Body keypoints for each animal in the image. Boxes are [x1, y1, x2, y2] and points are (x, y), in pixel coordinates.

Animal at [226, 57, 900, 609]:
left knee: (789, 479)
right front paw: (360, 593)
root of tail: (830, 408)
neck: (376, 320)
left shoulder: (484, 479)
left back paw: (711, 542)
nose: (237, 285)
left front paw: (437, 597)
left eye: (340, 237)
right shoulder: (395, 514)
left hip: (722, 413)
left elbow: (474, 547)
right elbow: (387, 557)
● ● ●
Exercise requirements: Line for line, the material above should be repeated exactly.

Solution to the exercise:
Body keypoints for each animal in the image. Boxes are [x1, y1, x2, y2] and points are (x, y), in pixel coordinates.

Animal at [226, 57, 900, 609]:
left knee: (789, 479)
right front paw: (360, 593)
root of tail: (830, 408)
neck: (376, 320)
left shoulder: (484, 479)
left back paw: (711, 542)
nose: (237, 285)
left front paw: (437, 597)
left eye: (340, 237)
right shoulder: (395, 514)
left hip: (722, 413)
left elbow: (474, 547)
right elbow: (387, 557)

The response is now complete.